Task requirements =>
1. In the text on the thin blue line, translate the sentence "Lately that flag or symbol has taken a lot of heat." into French.
2. Print everything in the records from the line containing "Domingo, 23 de Junio de 2024" down to the end of the records, both ends included, and omit the picture markers.

Top of Text block

I can’t imagine that this article will make a lot of people happy because talking about law enforcement isn’t a great way to raise one’s popularity. The “thin blue line” is a term that typically refers to the concept of the police as the line which keeps society from descending into violent chaos and it also honors fallen cops. Lately that flag or symbol has taken a lot of heat. Detractors insist the symbol makes people of color feel unsafe and some communities have banned it. As if that’s the issue on crime?

What’s astonishing to me are the number of young kids being killed in shootings. Check out the statistics in Chicago, Minneapolis, Detroit, Flint, and I could go on and on and none of them killed by cops. They were killed by criminals. Sadly, many of those criminals are Black. Police officers aren’t making minority neighborhoods unsafe; criminals are. That’s not to say we don’t have opportunities to improve relations between our inner cities and law enforcement because we do.

Last year police officers nationally killed 18 “unarmed” blacks, according to the Washington Post, a category that includes suspects grabbing an officer’s gun or fleeing in a stolen car with a loaded pistol on the car seat. Assuming, as a highly conservative estimate, 8,300 black homicide victims in 2020 (the toll will likely be over 10,000), those 18 unarmed blacks would make up 0.2% of all black homicide victims. The vast majority of the rest will have been killed by black criminals.

What frightens me more is that the City of Saginaw and cities like it with rising crime rates will never reach its full vibrancy and increase its tax base by being an unsafe city. I definitely understand the sensitivities surrounding our elected officials and the great divide between the community and the police force but if not them then who? It is imperative that our city leaders foster a better relationship between its citizens and the police force in order to truly drive our inner cities to greater heights.

So whether you support the police and the thin-blue-line icon or not, the idea that they are the only thing standing between order and chaos is borne out daily.

Bottom of Text block
Top of Extracted data

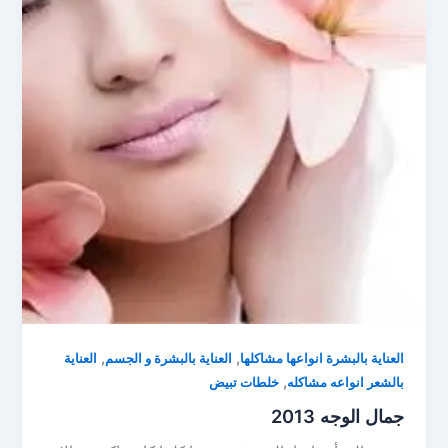
,
,
العناية بالبشرة انواعها مشاكلها
العناية بالبشرة و الجسم
العناية
,
بالشعر انواعه مشاكله
خلطات تبيض
جمال الوجه 2013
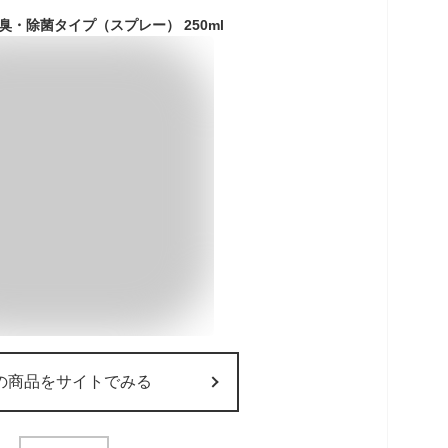
臭・除菌タイプ（スプレー） 250ml
の商品をサイトでみる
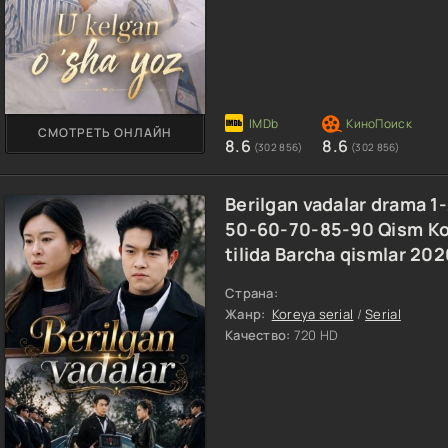
СМОТРЕТЬ ОНЛАЙН
8.6
8.6
(302 856)
(302 856)
Berilgan vadalar drama 1
50-60-70-85-90 Qism Kor
tilida Barcha qismlar 20
Страна:
Жанр:
Koreya serial
/
Serial
Качество:
720 HD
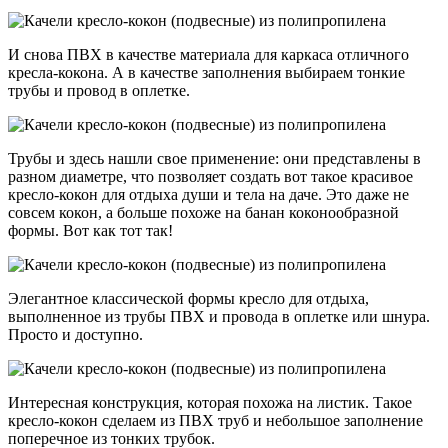
И снова ПВХ в качестве материала для каркаса отличного
кресла-кокона. А в качестве заполнения выбираем тонкие
трубы и провод в оплетке.
Трубы и здесь нашли свое применение: они представлены в
разном диаметре, что позволяет создать вот такое красивое
кресло-кокон для отдыха души и тела на даче. Это даже не
совсем кокон, а больше похоже на банан коконообразной
формы. Вот как тот так!
Элегантное классической формы кресло для отдыха,
выполненное из трубы ПВХ и провода в оплетке или шнура.
Просто и доступно.
Интересная конструкция, которая похожа на листик. Такое
кресло-кокон сделаем из ПВХ труб и небольшое заполнение
поперечное из тонких трубок.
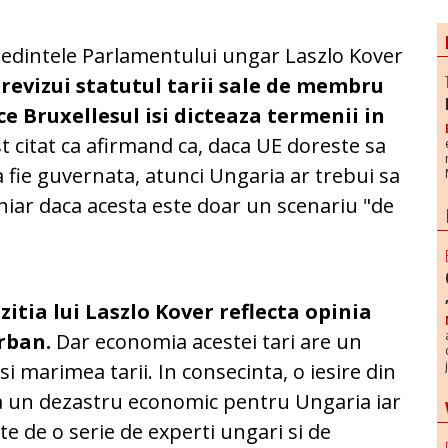
edintele Parlamentului ungar Laszlo Kover
 revizui statutul tarii sale de membru
e Bruxellesul isi dicteaza termenii in
t citat ca afirmand ca, daca UE doreste sa
 fie guvernata, atunci Ungaria ar trebui sa
 chiar daca acesta este doar un scenariu "de
zitia lui Laszlo Kover reflecta opinia
Orban.
Dar economia acestei tari are un
 marimea tarii. In consecinta, o iesire din
a un dezastru economic pentru Ungaria iar
e de o serie de experti ungari si de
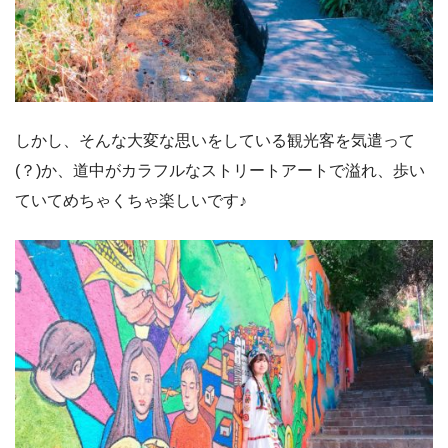
しかし、そんな大変な思いをしている観光客を気遣って
(？)か、道中がカラフルなストリートアートで溢れ、歩い
ていてめちゃくちゃ楽しいです♪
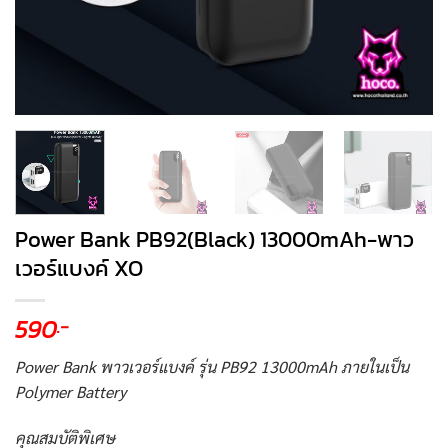
Power Bank PB92(Black) 13000mAh-พาว
เวอร์แบงค์ XO
590
.-
Power Bank พาวเวอร์แบงค์ รุ่น PB92 13000mAh ภายในเป็น
Polymer Battery
คุณสมบัติพิเศษ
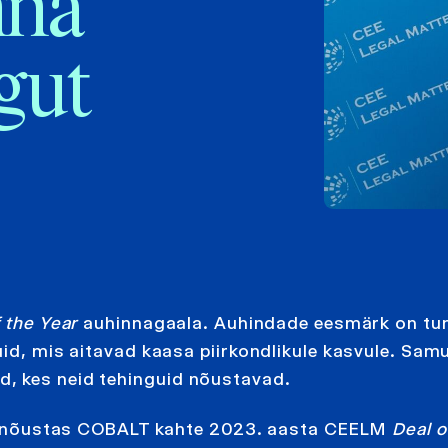
nna
gut
 the Year
auhinnagaala. Auhindade eesmärk on tu
uid, mis aitavad kaasa piirkondlikule kasvule. Samu
, kes neid tehinguid nõustavad.
stal nõustas COBALT kahte 2023. aasta CEELM
Deal o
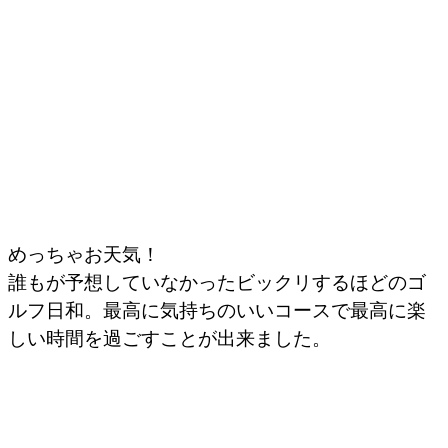
めっちゃお天気！
誰もが予想していなかったビックリするほどのゴ
ルフ日和。最高に気持ちのいいコースで最高に楽
しい時間を過ごすことが出来ました。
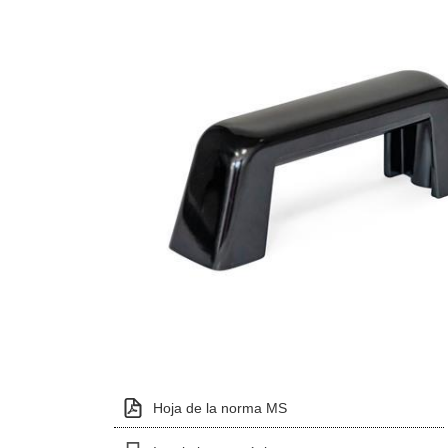
Hoja de la norma MS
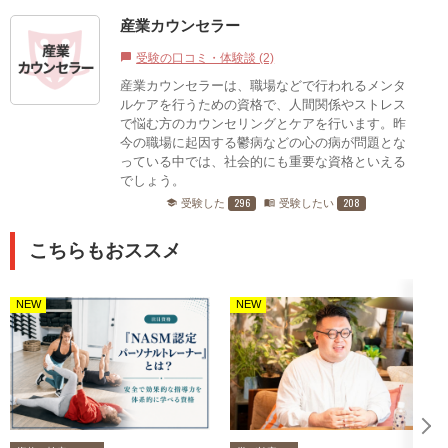
産業カウンセラー
受験の口コミ・体験談 (2)
chat_bubble
産業カウンセラーは、職場などで行われるメンタ
ルケアを行うための資格で、人間関係やストレス
で悩む方のカウンセリングとケアを行います。昨
今の職場に起因する鬱病などの心の病が問題とな
っている中では、社会的にも重要な資格といえる
でしょう。
296
208
受験した
受験したい
school
menu_book
こちらもおススメ
NEW
NEW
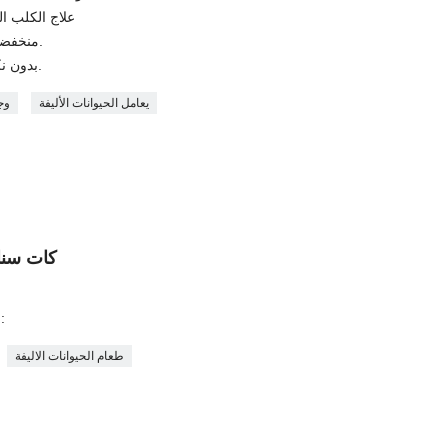
علاج الكلب الم
منخفضة الدهون مع نسبة عالية من البروتين.
بدون نكهات صناعية أو ألوان أو مواد حافظة.
يعامل الحيوانات الأليفة
وج
كات سنا
2. اللحوم والأسماك في نفس الوقت:
طعام الحيوانات الاليفة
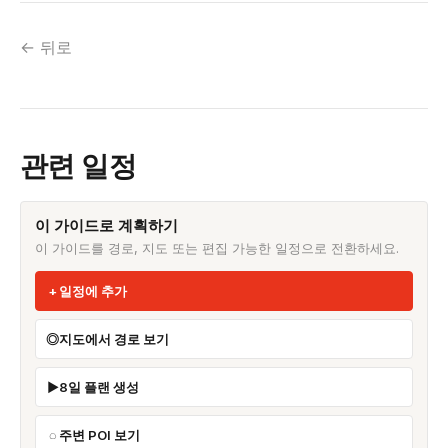
← 뒤로
관련 일정
이 가이드로 계획하기
이 가이드를 경로, 지도 또는 편집 가능한 일정으로 전환하세요.
일정에 추가
지도에서 경로 보기
8일 플랜 생성
주변 POI 보기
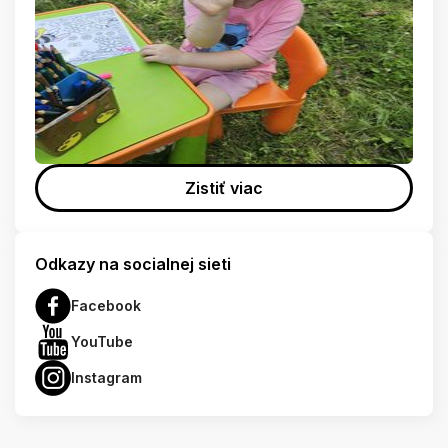
Zistiť viac
Odkazy na socialnej sieti
Facebook
YouTube
Instagram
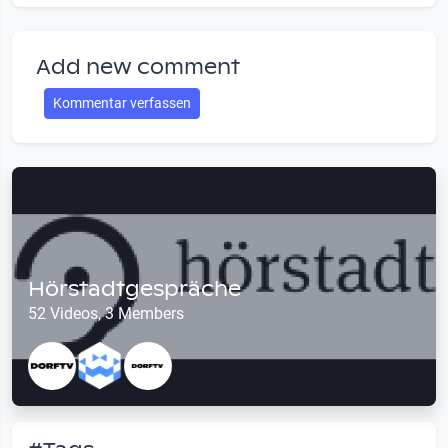
Add new comment
Kommentar verfassen
Hörstadtgespräche
52 Videos, 3 Members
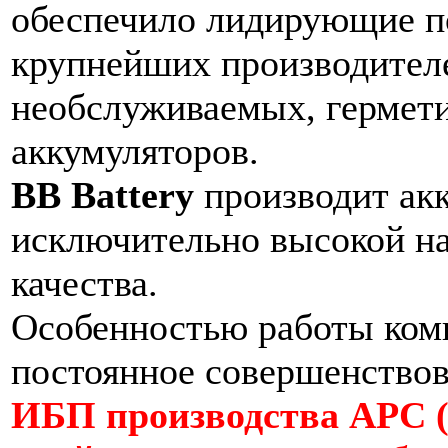
обеспечило лидирующие п
крупнейших производител
необслуживаемых, герме
аккумуляторов.
BB Battery
производит ак
исключительно высокой н
качества.
Особенностью работы ко
постоянное совершенствов
ИБП производства APC 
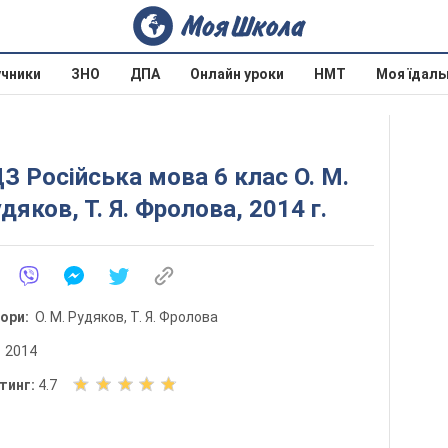
учники
ЗНО
ДПА
Онлайн уроки
НМТ
Моя їдаль
З Російська мова 6 клас О. М.
дяков, Т. Я. Фролова, 2014 г.
тори:
О. М. Рудяков, Т. Я. Фролова
:
2014
О
тинг:
4.7
ц
і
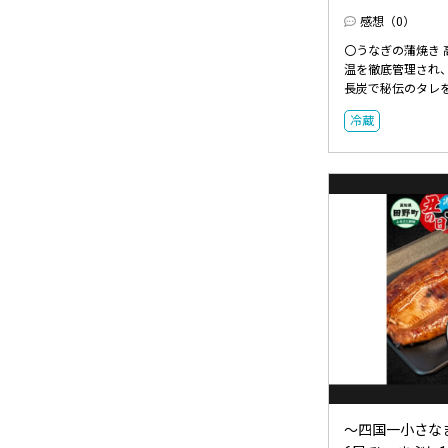
感想（0）
〇うなぎの蒲焼き
温を徹底管理され
長炭で秘伝のタレを
冷蔵
～四国一小さな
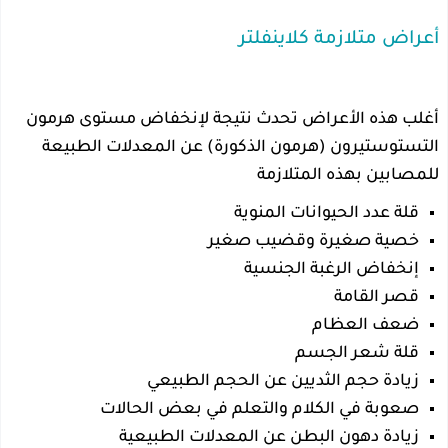
أعراض متلازمة كلاينفلتر
أغلب هذه الأعراض تحدث نتيجة لإنخفاض مستوى هرمون
التستوستيرون (هرمون الذكورة) عن المعدلات الطبيعة
للمصابين بهذه المتلازمة
قلة عدد الحيوانات المنوية
خصية صغيرة وقضيب صغير
إنخفاض الرغبة الجنسية
قصر القامة
ضعف العظام
قلة شعر الجسم
زيادة حجم الثديين عن الحجم الطبيعي
صعوبة في الكلام والتعلم في بعض الحالات
زيادة دهون البطن عن المعدلات الطبيعية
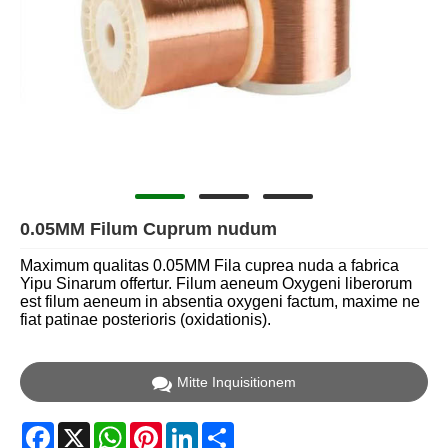
0.05MM Filum Cuprum nudum
Maximum qualitas 0.05MM Fila cuprea nuda a fabrica
Yipu Sinarum offertur. Filum aeneum Oxygeni liberorum
est filum aeneum in absentia oxygeni factum, maxime ne
fiat patinae posterioris (oxidationis).
Mitte Inquisitionem
Facebook
X
WhatsApp
Pinterest
LinkedIn
Share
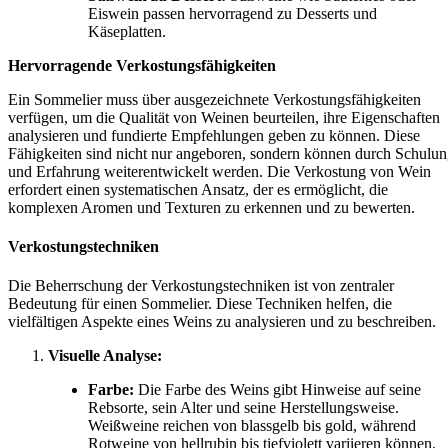
Eiswein passen hervorragend zu Desserts und
Käseplatten.
Hervorragende Verkostungsfähigkeiten
Ein Sommelier muss über ausgezeichnete Verkostungsfähigkeiten
verfügen, um die Qualität von Weinen beurteilen, ihre Eigenschaften
analysieren und fundierte Empfehlungen geben zu können. Diese
Fähigkeiten sind nicht nur angeboren, sondern können durch Schulu
und Erfahrung weiterentwickelt werden. Die Verkostung von Wein
erfordert einen systematischen Ansatz, der es ermöglicht, die
komplexen Aromen und Texturen zu erkennen und zu bewerten.
Verkostungstechniken
Die Beherrschung der Verkostungstechniken ist von zentraler
Bedeutung für einen Sommelier. Diese Techniken helfen, die
vielfältigen Aspekte eines Weins zu analysieren und zu beschreiben.
Visuelle Analyse:
Farbe:
Die Farbe des Weins gibt Hinweise auf seine
Rebsorte, sein Alter und seine Herstellungsweise.
Weißweine reichen von blassgelb bis gold, während
Rotweine von hellrubin bis tiefviolett variieren können.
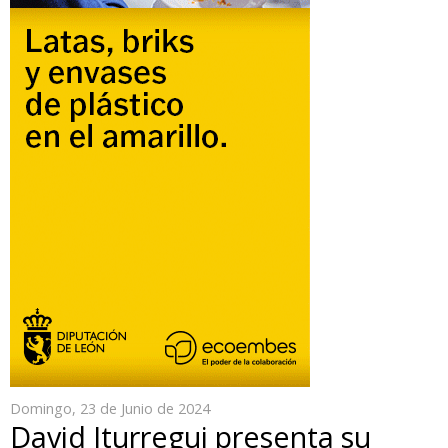
Domingo, 23 de Junio de 2024
David Iturregui presenta su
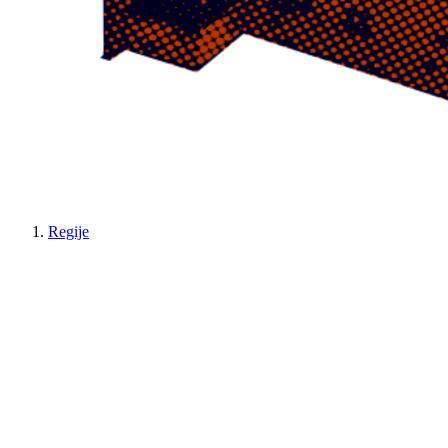
Regije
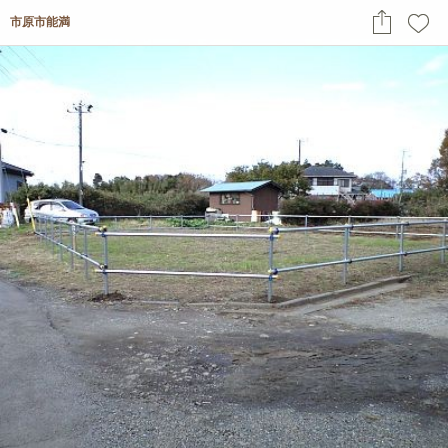
市原市能満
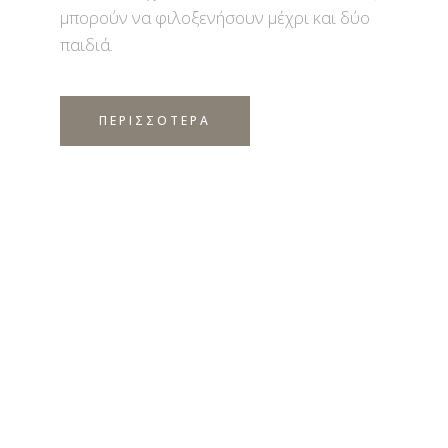
μπορούν να φιλοξενήσουν μέχρι και δύο
παιδιά.
ΠΕΡΙΣΣΟΤΕΡΑ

Bottom of Extracted data

Per-task outputs =>
1. Ces derniers temps, ce drapeau ou ce symbole a été vivement critiqué.

2.
Domingo, 23 de Junio de 2024
David Iturregui presenta su
Regije
市原市能満
μπορούν να φιλοξενήσουν μέχρι και δύο
παιδιά.
ΠΕΡΙΣΣΟΤΕΡΑ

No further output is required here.